If someone can present an actual spreadsheet showing where the money would come from and how to avoid impacting the prices of things that people requiring BI would be purchasing, then I would be extremely interested in it, but I am willing to flat out say that it's impossible to cough up $2.7 trillion yearly (that's 18% of the US's GDP) without moving the needle in a substantial manner.
Out of curiosity, I ran some BI numbers and arrived at a similar figure ($2.9T/yr, 17% of GDP, 81% of the entire federal budget).
I dug into some numbers to try to figure out what kind of tax rate you'd need to make that work. It's... challenging to say the least.
What I did find however was that in terms of income distribution, only 23M households were making <$20K/yr (mean household size was 2).
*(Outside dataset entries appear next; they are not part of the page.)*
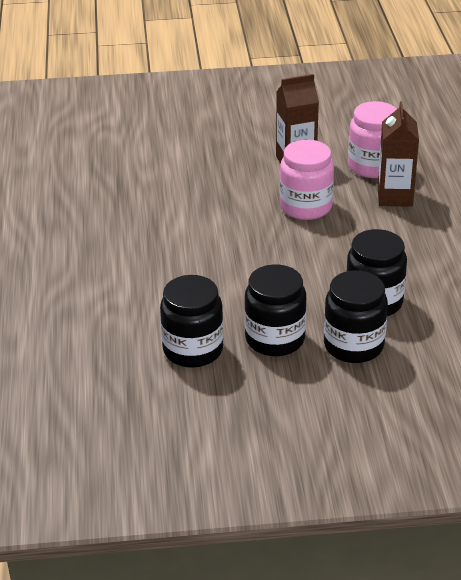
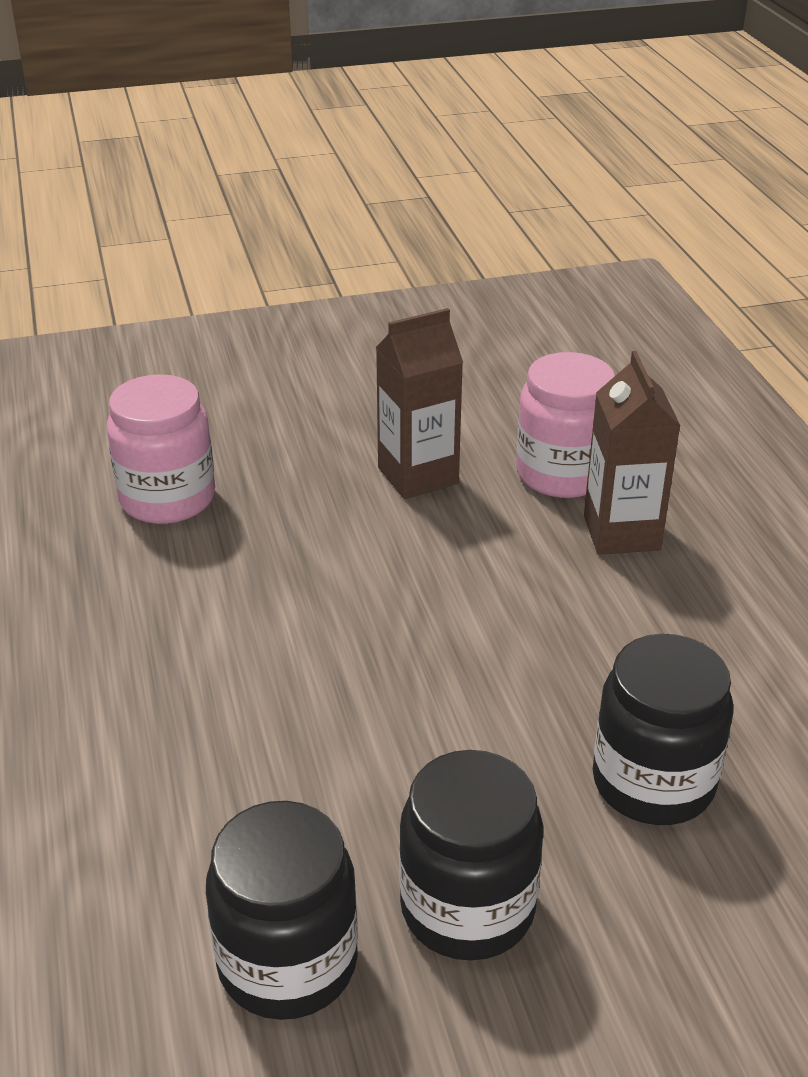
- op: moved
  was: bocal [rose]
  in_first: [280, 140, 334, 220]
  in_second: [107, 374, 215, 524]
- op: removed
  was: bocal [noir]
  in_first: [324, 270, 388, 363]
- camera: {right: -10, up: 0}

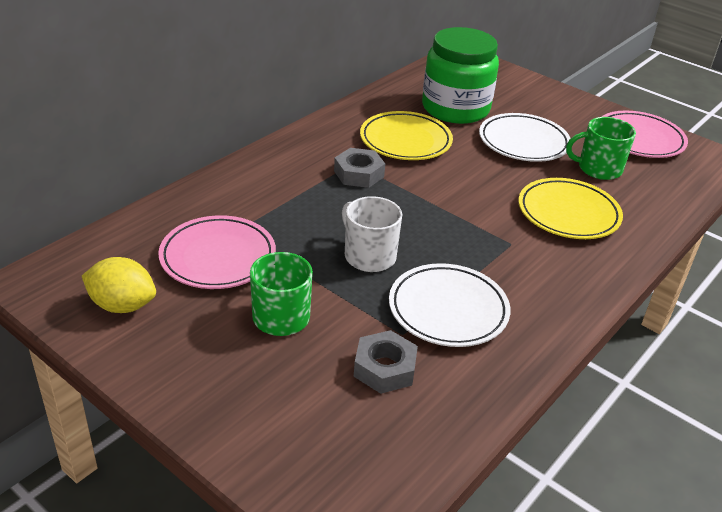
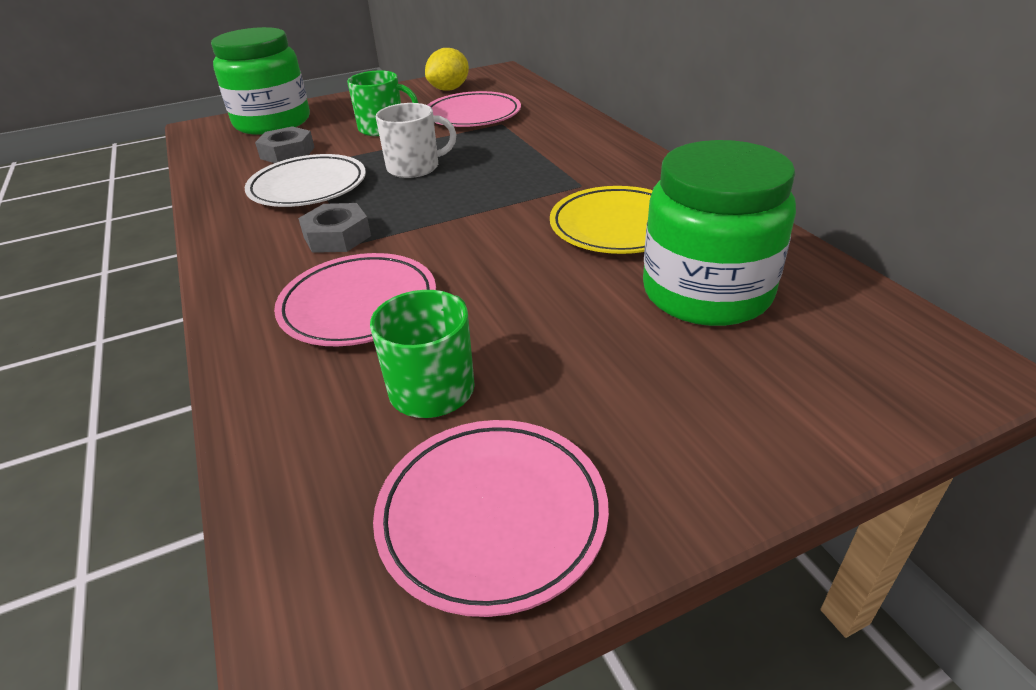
- op: removed
  was: assiette [blanc]
  in_first: [479, 113, 571, 162]
- op: moved
  was: écrou [gris]
  in_first: [334, 148, 385, 188]
  in_second: [298, 203, 371, 253]
- op: recoloured
  was: assiette [jaune]
  now: assiette [rose]
  in_first: [518, 178, 623, 239]
  in_second: [274, 253, 436, 346]
- op: added
  now: bocal [vert]
  in_second: [211, 27, 310, 135]
- camera: {right: 120, up: 0}

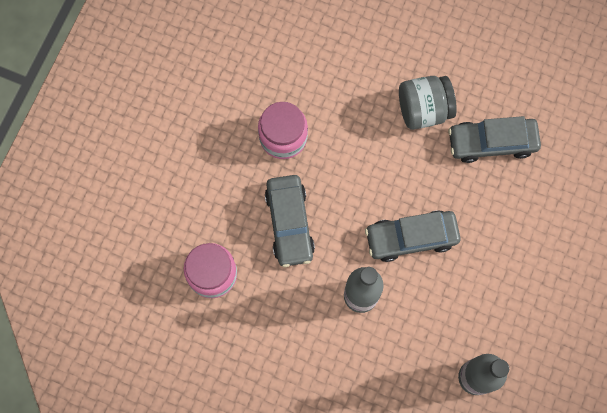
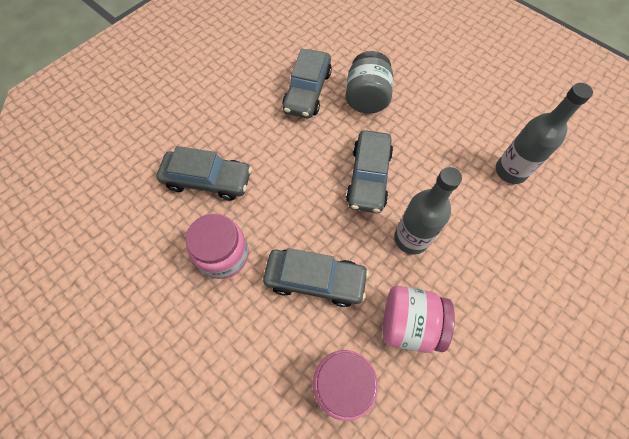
- op: moved
  was: bocal [gris]
  in_first: [399, 76, 457, 130]
  in_second: [345, 51, 393, 114]
- op: added
  now: voiture [gris]
  in_second: [157, 146, 252, 201]
- op: added
  now: bocal [rose]
  in_second: [383, 286, 455, 353]
- camera: {right: -70, up: -10}

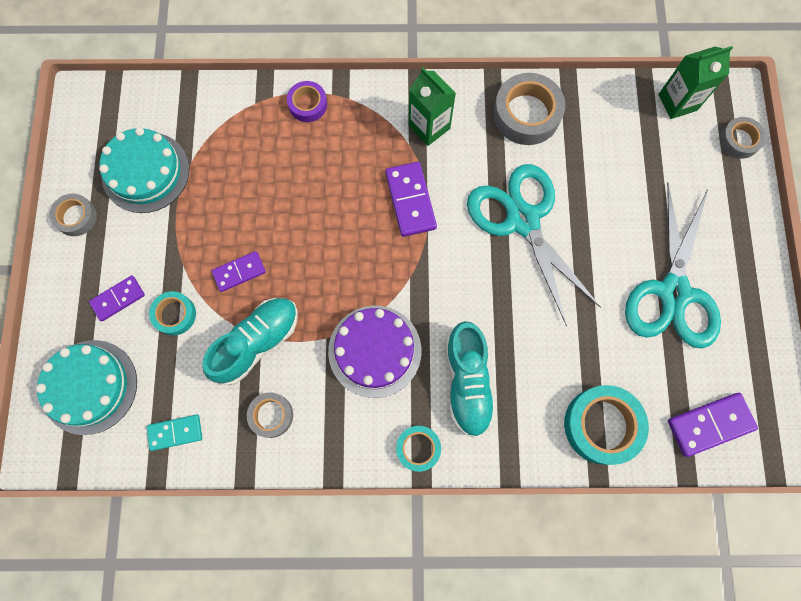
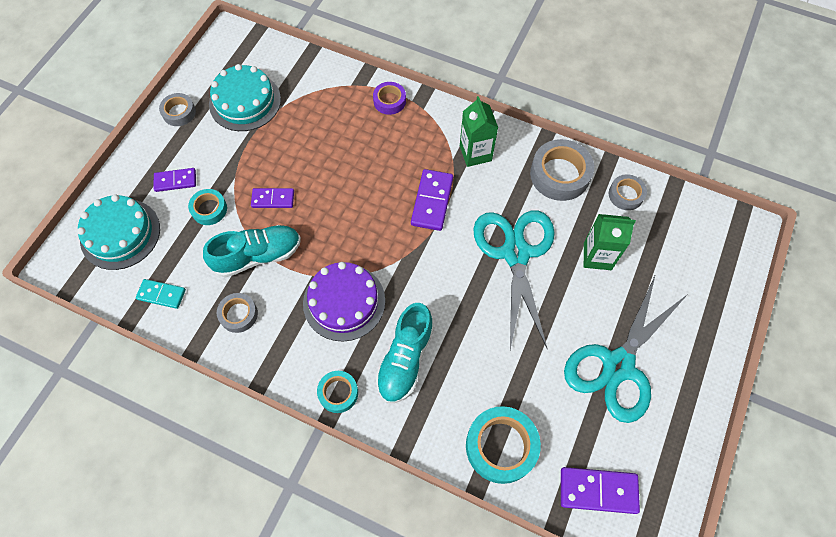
- op: moved
  was: brique de lait [vert]
  in_first: [658, 46, 733, 119]
  in_second: [584, 214, 636, 270]
- op: moved
  was: ruban adhésif [gris]
  in_first: [720, 117, 766, 159]
  in_second: [609, 174, 647, 210]
- camera: {right: 25, up: -10}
An incredibly rough number, but you could run a Guaranteed Minimum Income program for $20K/yr for about 10x less (1.7% GDP) - you'd get that for free if you switched to single-payer nationalized health care (Canada, Germany, France, UK, Japan costs are 9-11% GDP while the US currently spends just under 18% GDP)[1]
This of course will never happen in the US because it'd make too much sense.
I would expect that BI would (and should) have an impact on the cost of housing.
If the BI is constant across a geographical area that has varying housing costs then people without any other income would choose to live in cheaper areas, those living in currently expensive areas would have to pay more for basic services to allow people providing them to live nearby. I think this would help to deflate the current housing bubbles.